Reputation: 123
I am trying to extract the content from a PDF in order to create an excel sheet out of it.
import pdfquery
pdf = pdfquery.PDFQuery('C:\\Users\\Santosh\\Downloads\\2017-San-Jamar-
Price-List-US-Z120913E-RevA.pdf')
page = pdf.get_page(3)
page_content = page.extractText()
print (page_content)
It throws the following error:
AttributeError Traceback (most recent call last)

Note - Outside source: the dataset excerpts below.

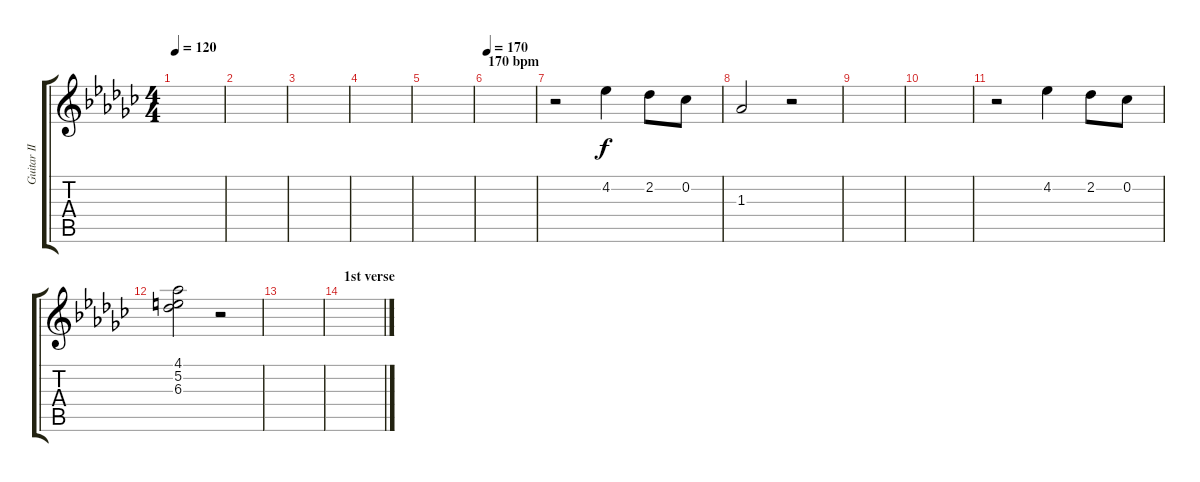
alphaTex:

\track ("Guitar II" "Guitar II") {instrument electricguitarjazz}
\staff {score tabs}
\tuning (E4 B3 G3 D3 A2 E2) {hide}
\ts (4 4)
\tempo 120
\clef g2
\ks ebminor
|
|
|
|
|
\section ("" "170 bpm")
\tempo 170
|
r.2 4.2.4 2.2.8 0.2.8 |
1.3.2 r.2 |
|
|
r.2 4.2.4 2.2.8 0.2.8 |
(4.1 5.2 6.3).2 r.2 |
|
\section ("" "1st verse")
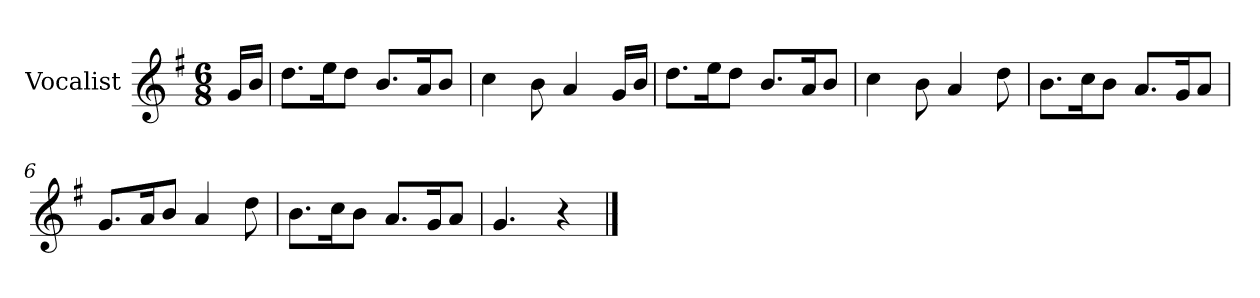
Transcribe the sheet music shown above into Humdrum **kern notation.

**kern
*part1
*staff1
*I"Vocalist
*k[f#]
*G:
*M6/8
=
16gLL
16bJJ
=1
8.ddL
16eeK
8ddJ
8.bL
16aK
8bJ
=2
4cc
8b
4a
16gLL
16bJJ
=3
8.ddL
16eeK
8ddJ
8.bL
16aK
8bJ
=4
4cc
8b
4a
8dd
=5
8.bL
16ccK
8bJ
8.aL
16gK
8aJ
=6
8.gL
16aK
8bJ
4a
8dd
=7
8.bL
16ccK
8bJ
8.aL
16gK
8aJ
=8
4.g
4r
==
*-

<ipython-input-32-d6b615faa422> in <module>()
1 page = pdf.get_page(3)
----> 2 page_content = page.extractText()
3 print (page_content)
AttributeError: 'PDFPage' object has no attribute 'extractText'
Please let me know a possible solution.
Upvotes: 1
Views: 16881
Reputation: 128
Use PyPDF2 instead of pdfquery
from PyPDF2 import PdfReader
reader = PdfReader('C:\\Users\\Santosh\\Downloads\\2017-San-Jamar-
Price-List-US-Z120913E-RevA.pdf')
page = reader.pages[3]
print(page.extract_text())
Upvotes: 2
Reputation: 513
I reinstalled PyPDF2 after uninstalling PyPDF and PyPDF, and the issue was resolved.
pip uninstall PyPDF
pip uninstall PyPDF2
pip install PyPDF2
Upvotes: 0
Reputation: 502
I had also face the same issue. This is due to the non updated version of pypdf2 package installed already with other pdf reader dependencies. By reinstalling pypdf2 is resolved my error.
pip uninstall pypdf2
pip install pypdf2
This worked for me
Upvotes: 1